Humans have been eating insects since before we stood up and walked. We've gone away from it ourselves but millions of people do eat them in other parts of the world.

The guys at work would occasionally toss one down just to gross out the new guys.

I guess it's an acquired taste. A taste I think I'll take a pass on.


----------



## kingcorey321 (May 20, 2018)

Did you talk with the driver ?
Its possible the driver did not know . Its possible a passenger was transporting feeder crickets and the bag broke open.
How many times have passengers made a mess and not told us drivers ? I had 1 piss her pants in my car ! never told me .
The car looked very clean its highly unlikely its from the driver. You did not see a speck of food or wrappers anywhere in that car.
Again why not talk to the driver about the problem ? How clean that car was im sure he would of corrected the problem.


----------



## Uber's Guber (Oct 22, 2017)

kingcorey321 said:


> Did you talk with the driver ? Its possible the driver did not know .


This is common in many third-world shithole countries. Hell, it could even be in Florida where insects thrive in the humid climate.

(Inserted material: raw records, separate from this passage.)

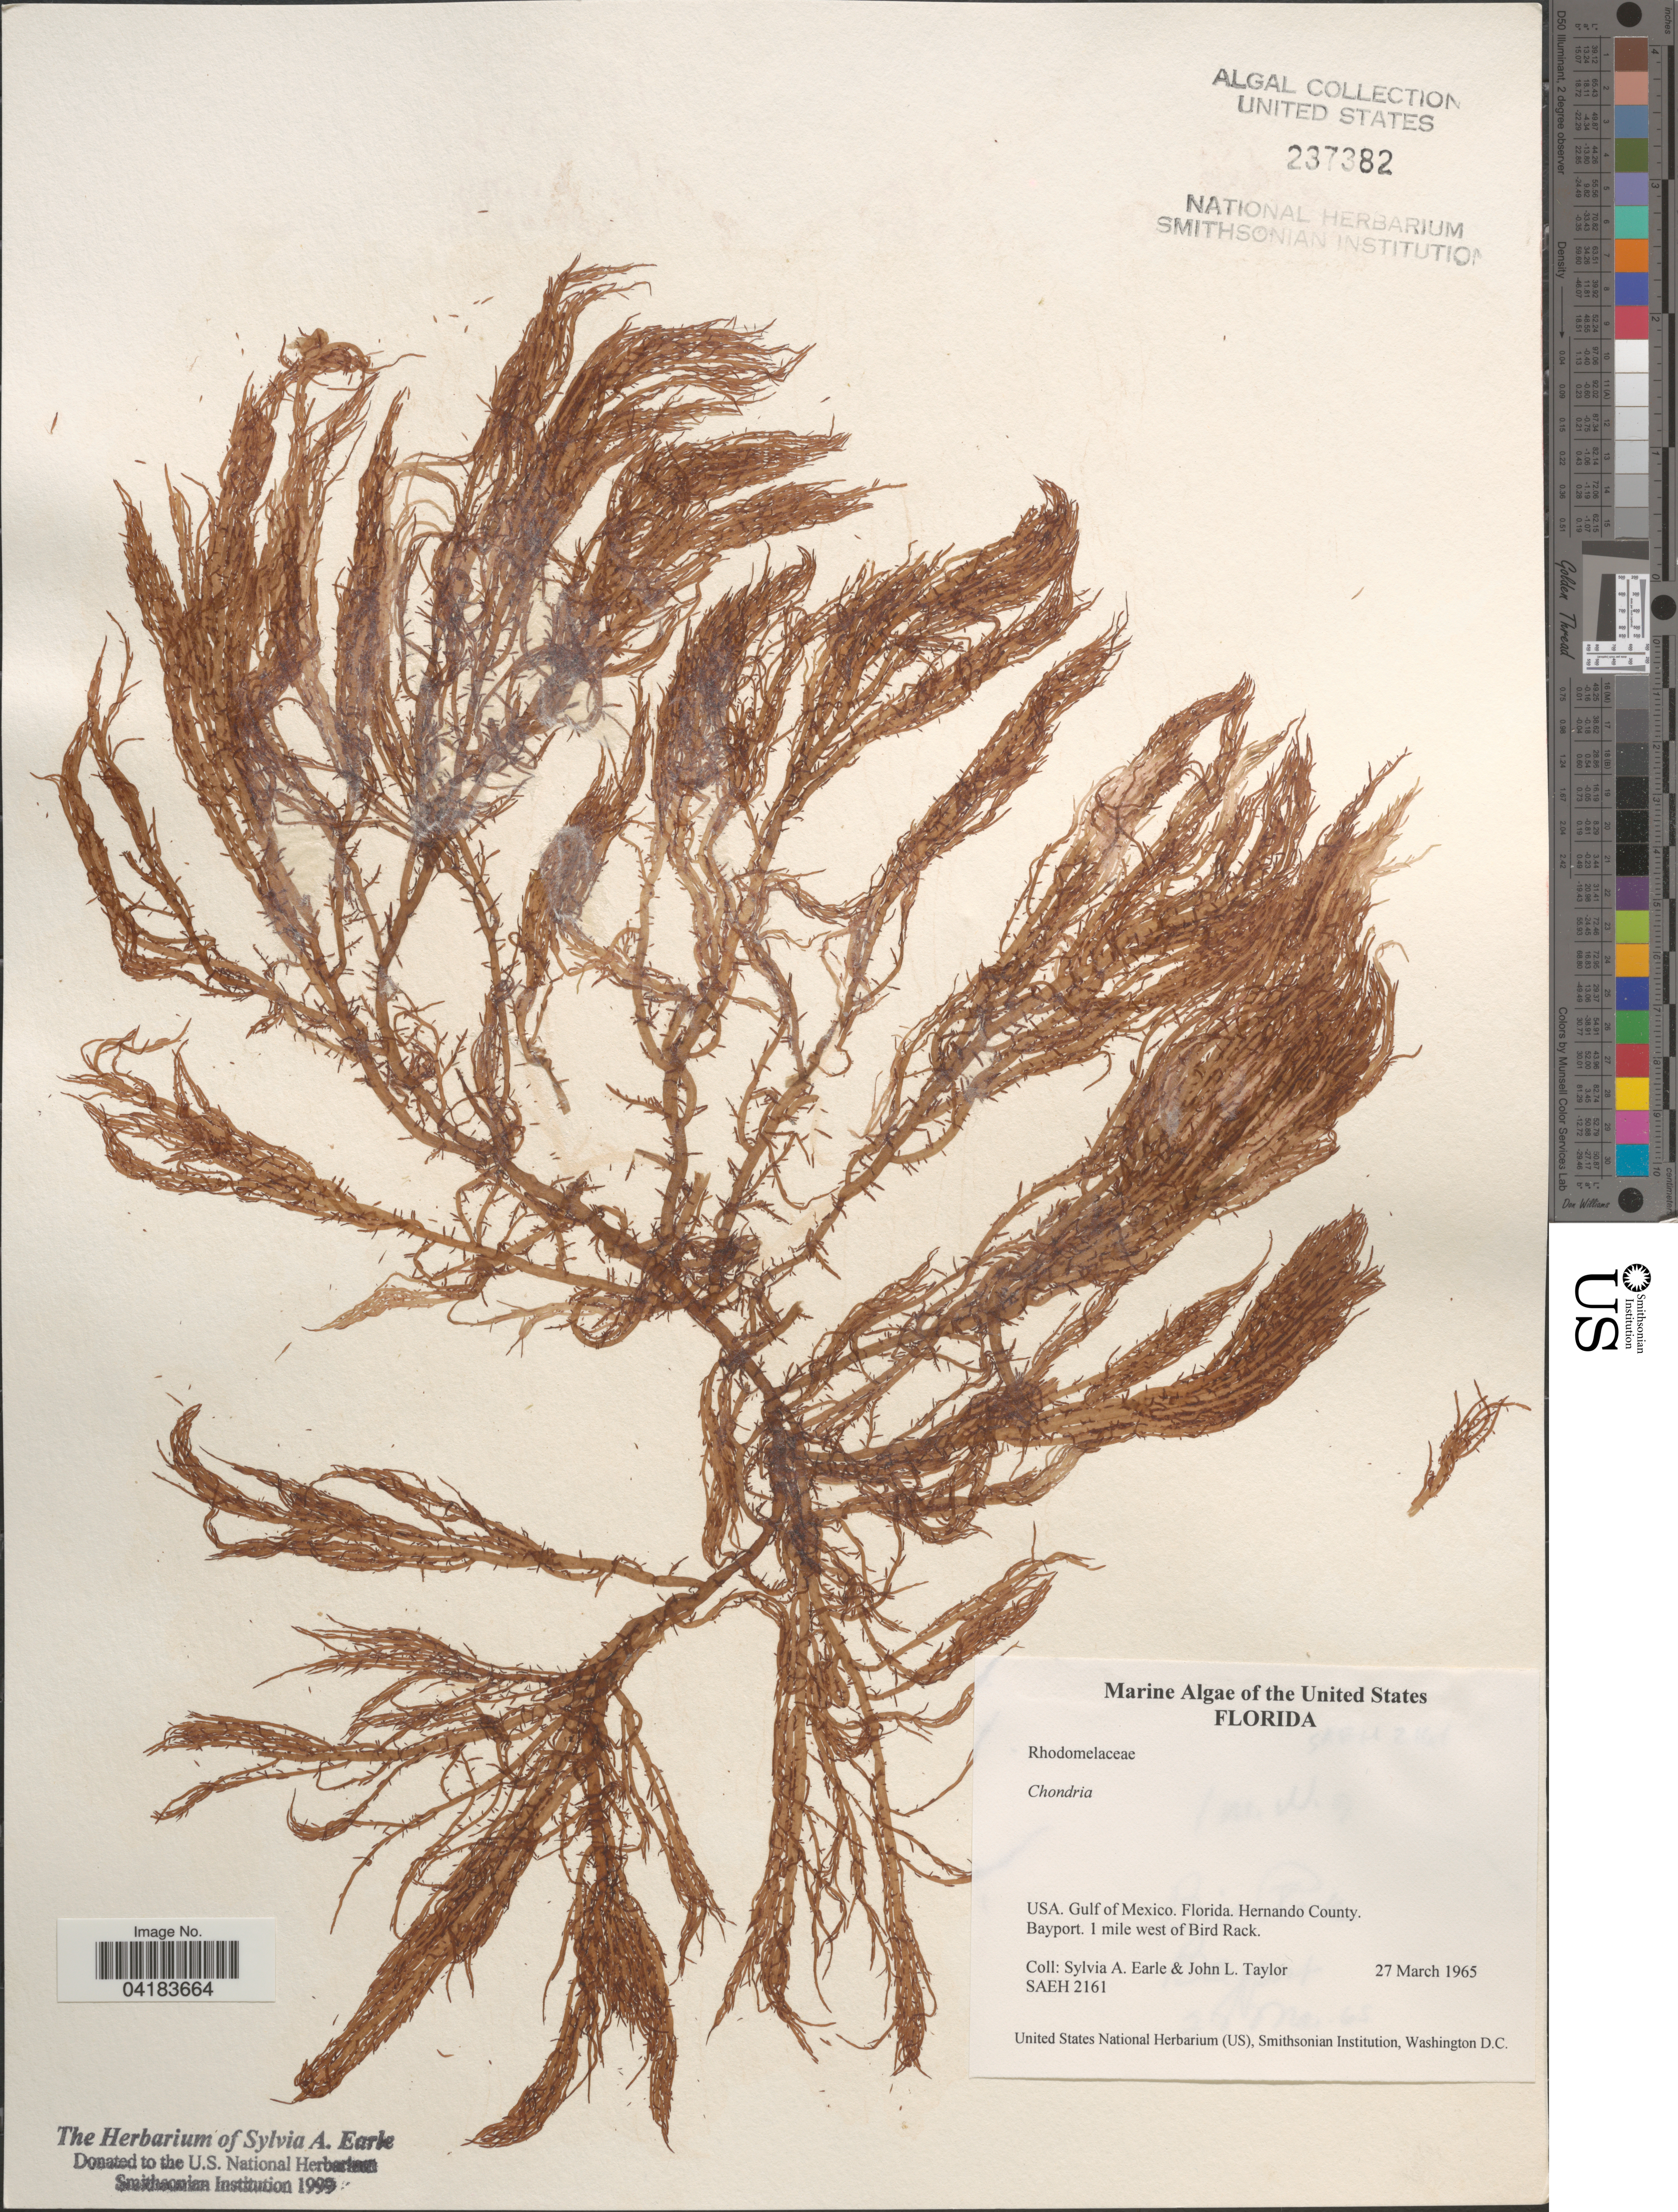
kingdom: Plantae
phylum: Rhodophyta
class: Florideophyceae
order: Ceramiales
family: Rhodomelaceae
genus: Chondria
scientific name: Chondria sp.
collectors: S. A. Earle & J. L. Taylor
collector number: SAEH2161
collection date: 1965-03-27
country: United States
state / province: Florida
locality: Gulf of Mexico. Hernando County. Bayport. 1 mile west of Bird Rack.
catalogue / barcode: US 237382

I once rented a Cadillac at a Hertz in Miami that had a million ants soldiering through the interior, and the clerk was totally unfazed by my finding and simply acted like "business-as-usual" as she went about selecting me another vehicle.


----------



## Soldiering (Jan 21, 2019)

Those are German roaches the toughest roach on the planet! Also some of the nastiest! All they want too do is live with us. He's just being a good landlord. He should not be a RS OP though. Very gross.


----------